══ TEXTE À ANALYSER ══

Il n’existe pas qu’une seule manière d’exploiter les plus faibles, et souvent de manière adroite ou discrète. On sent les pratiques, on les devine, mais il manque les preuves formelles afin de desserrer l’étau qui enserre ces femmes et ces hommes résignés, réputés entourés. La pression morale joue un grand rôle dans cette approche d’une vieillesse détestable. Elle s’appuie sur une demande financière pressante, et peu à peu renforce une dépendance morale encore plus cruelle que la dépendance physique. Aucune plainte, aucune récrimination, aucune révélation : seulement une impression de tristesse, une remontée d’angoisse ou de temps en temps un indice qui peut mettre sur la voie.
La " vieillesse " entre de plain pied dans les nouvelles formes de profit. Elle est d’abord créatrice d’emplois et ensuite elle créée un circuit de solidarité sociale dont on ne mesure pas toujours l’impact croissant. Héritières ou héritiers des années fastes, certains de ces " retraités " d’un autre temps financent par exemple des milliers de postes, grâce à leurs besoins dans l’accompagnement quotidien. Ils apportent aussi autour d’eux des preuves d’attachement à leur famille et contribuent à l’amélioration du niveau de vie de leurs enfants et plus encore de leurs petits-enfants. Sans le soutien de papy ou de mamie, bien des jeunes rameraient avec un pauvre RMI. Le problème, c’est que la solidarité s’inverse. Le tout, c’est de savoir s’ils le font spontanément, ou s’ils se sentent… obligés de le faire. Même si c’est cruel, ou parfois très difficile, il arrive bien souvent que la curatelle ou la tutelle apparaissent comme les seules solutions pour préserver ce qui peut encore l’être, tellement le pillage est discrètement organisé. Ces solutions extrêmes, très mal vues par la personne concernée et plus mal encore par sa famille proche. Et pourtant…


UNE CHANCE POUR EUX
La semaine dernière, dans le courrier, j’ai trouvé la lettre d’une personne qui dénonçait les conditions déplorables de vie de sa mère et de son père, lourdement handicapés, et installés chez son frère. Une missive courroucée, détaillée, véhémente, qui accusait en fait le Maire de ne rien faire pour mettre un terme à cette situation jugée déplorable. Le problème, c’est que pour agir, il est indispensable d’avoir connaissance des éléments accusateurs. Or, cette famille a pris en charge ses parents âgés, venant d’un autre département, et n’a aucune obligation à déclarer cette situation en mairie. Mieux, quand nous avons tenté de nous en " approcher ", nous nous sommes vus opposer un refus catégorique.

═══

▶ **ÉNONCÉ DE L'EXERCICE**:
Répondez à ces questions sur le texte à analyser ci-dessus :
(a) Sur quoi s'appuie la pression morale ?
(b) Quelles deux mesures apparaissent souvent comme les seules solutions pour préserver ce qui peut encore l'être ?
(c) Qui la lettre trouvée la semaine dernière dans le courrier accusait-elle de ne rien faire ?

══ DONNÉES FOURNIES ══

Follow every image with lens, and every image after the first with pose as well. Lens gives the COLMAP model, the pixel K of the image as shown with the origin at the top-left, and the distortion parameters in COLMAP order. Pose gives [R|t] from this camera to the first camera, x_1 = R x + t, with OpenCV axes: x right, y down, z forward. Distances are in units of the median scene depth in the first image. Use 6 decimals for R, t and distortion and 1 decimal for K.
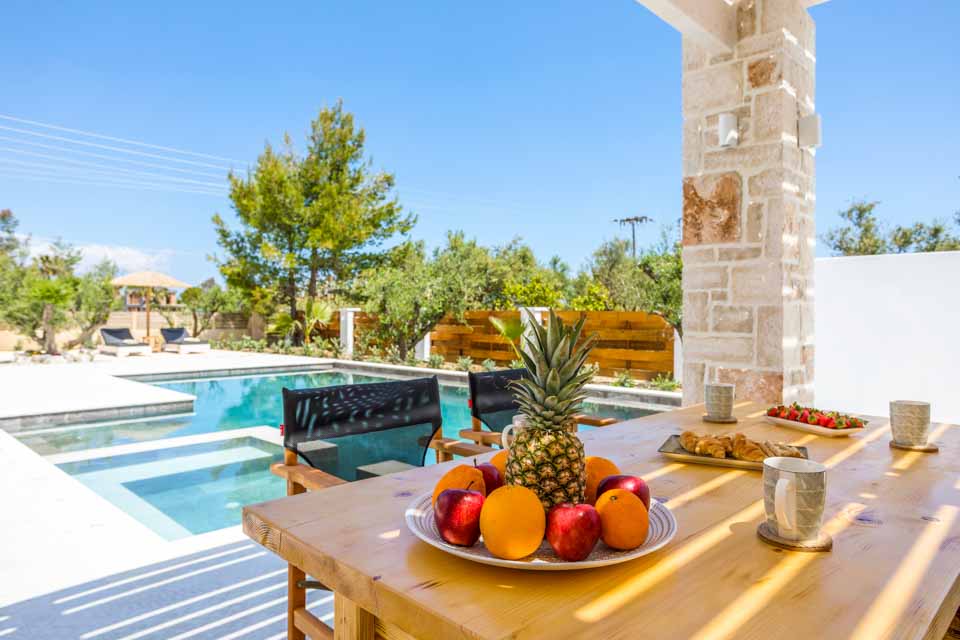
lens RADIAL K [[613.3, 0, 480.0], [0, 613.3, 320.0], [0, 0, 1]] dist [-0.019366, 0.001322]
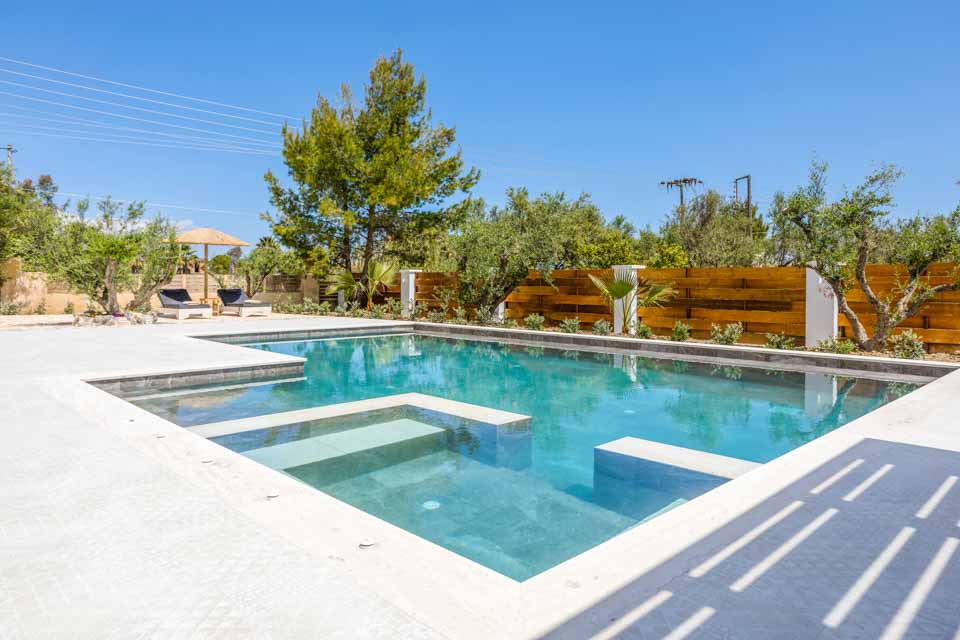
lens RADIAL K [[618.6, 0, 482.5], [0, 618.6, 289.3], [0, 0, 1]] dist [-0.026305, -0.000557]
pose [[0.999436, -0.000142, -0.033574, -0.075044], [0.000159, 1.000000, 0.000492, 0.011305], [0.033574, -0.000497, 0.999436, 0.057299]]
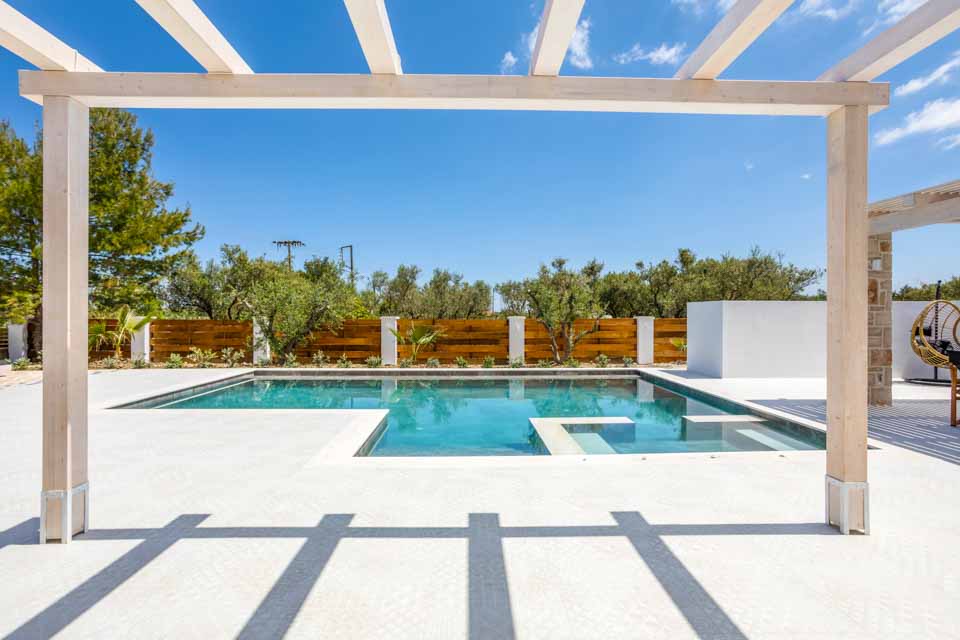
lens RADIAL K [[460.0, 0, 478.3], [0, 460.0, 314.6], [0, 0, 1]] dist [-0.055339, 0.032291]
pose [[0.707158, -0.003370, 0.707047, -0.363506], [0.009938, 0.999937, -0.005173, -0.013663], [-0.706986, 0.010685, 0.707147, 0.128415]]
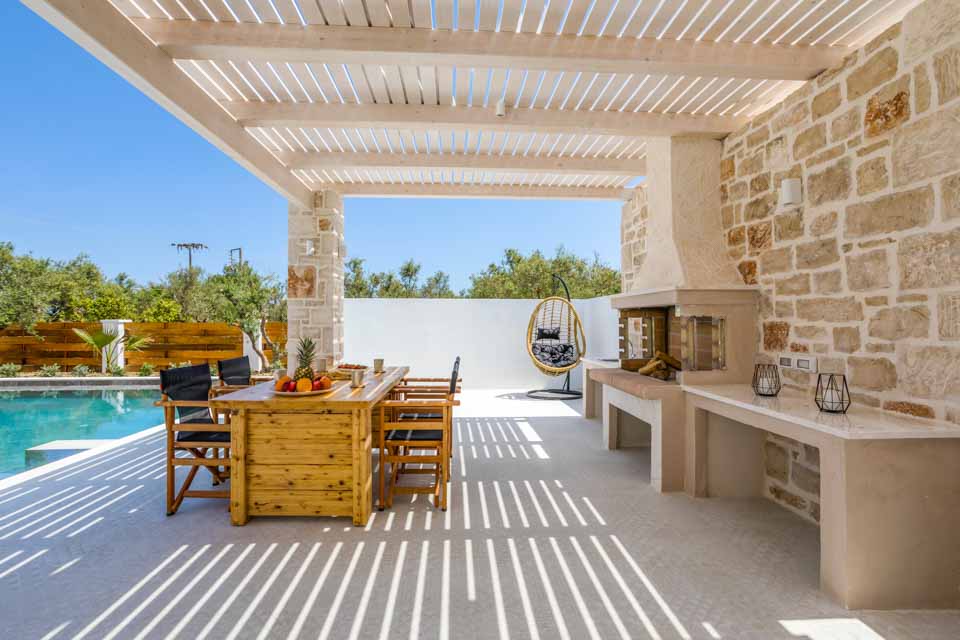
lens RADIAL K [[460.0, 0, 478.3], [0, 460.0, 314.6], [0, 0, 1]] dist [-0.055339, 0.032291]
pose [[0.676741, 0.006935, 0.736189, -0.061245], [0.010825, 0.999754, -0.019369, -0.004337], [-0.736142, 0.021077, 0.676499, -0.086964]]
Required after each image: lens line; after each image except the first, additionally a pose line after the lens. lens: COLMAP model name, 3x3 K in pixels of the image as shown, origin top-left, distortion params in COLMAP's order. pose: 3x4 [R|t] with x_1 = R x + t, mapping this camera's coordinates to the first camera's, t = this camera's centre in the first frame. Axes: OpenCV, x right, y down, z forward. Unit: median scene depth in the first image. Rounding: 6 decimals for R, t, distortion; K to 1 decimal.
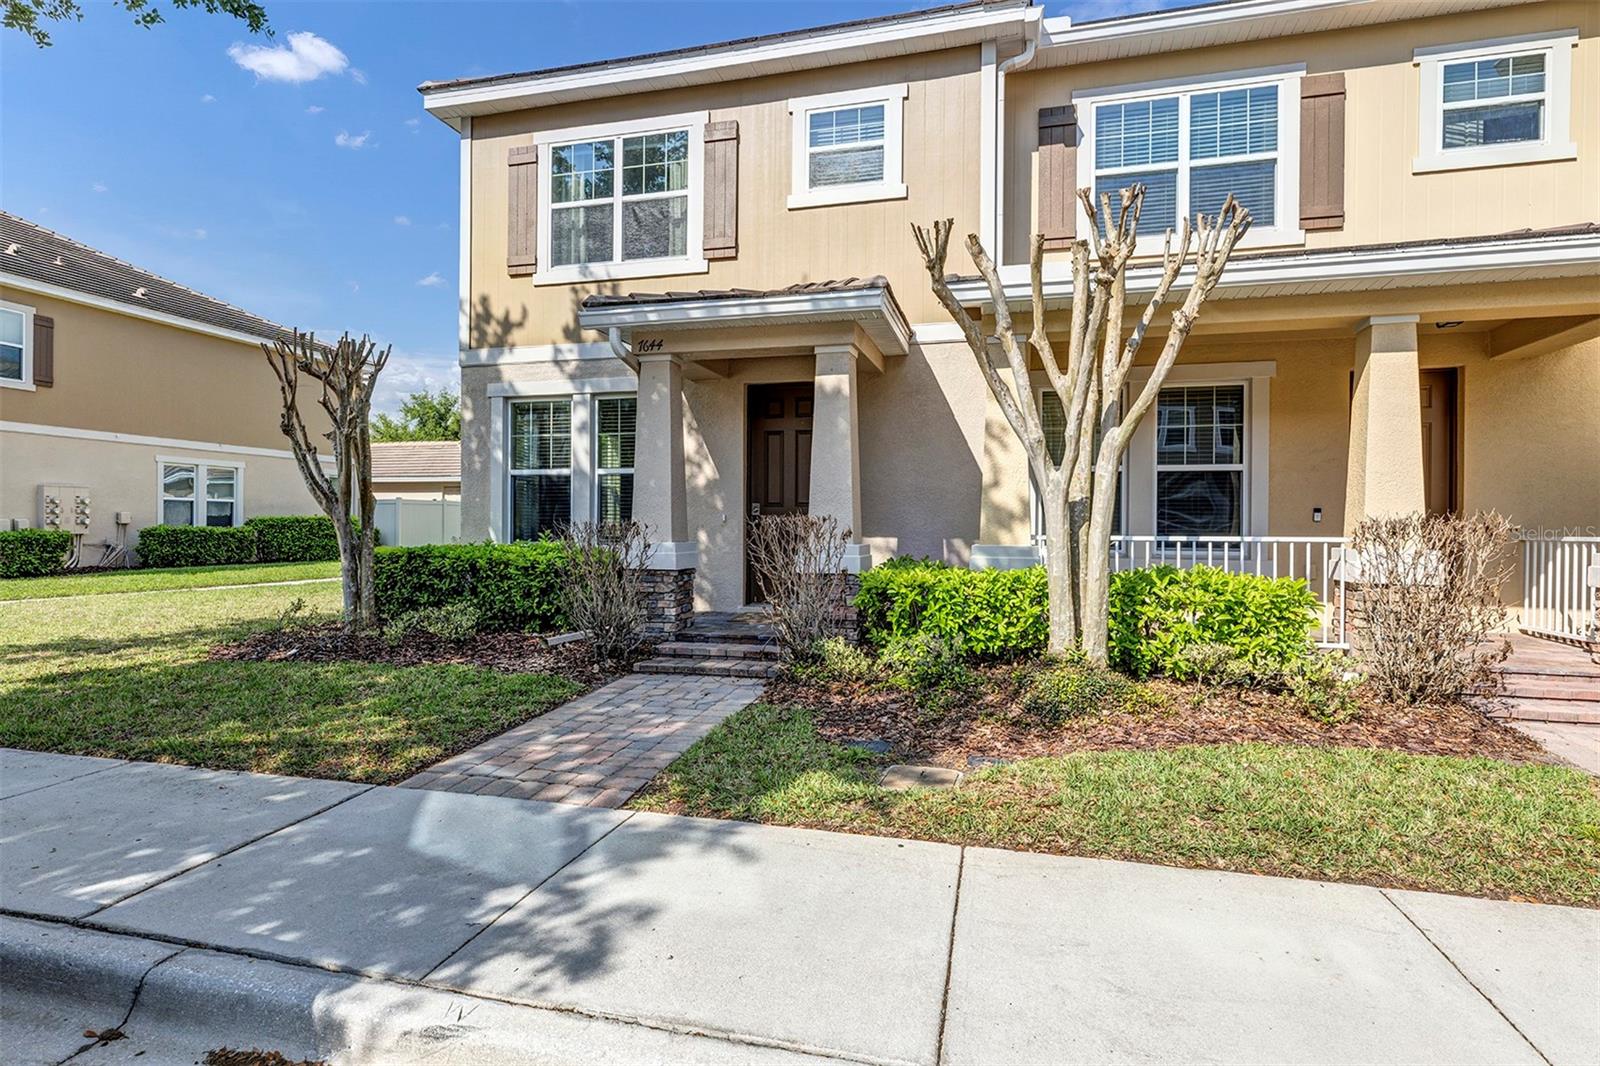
lens RADIAL K [[880.7, 0, 808.3], [0, 880.7, 530.4], [0, 0, 1]] dist [-0.000995, 0.001962]
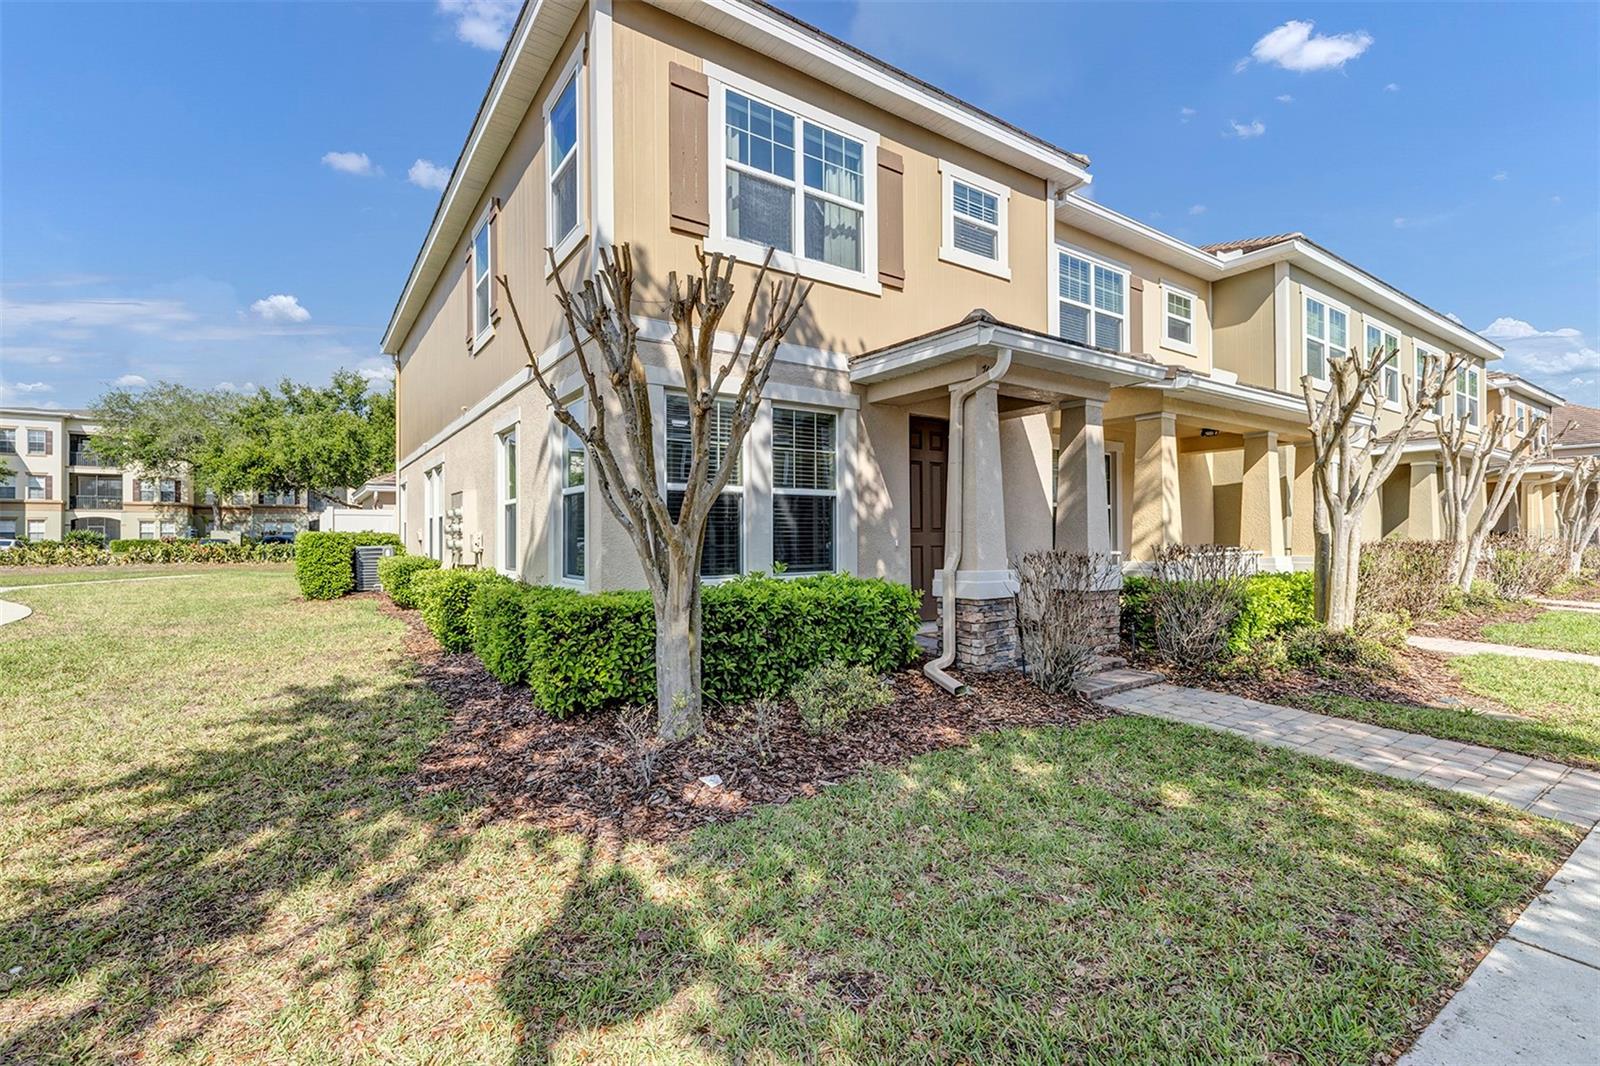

═══

▶ **CORRIGÉ**:
(a) Sur une demande financière pressante.
(b) La curatelle ou la tutelle.
(c) Le Maire.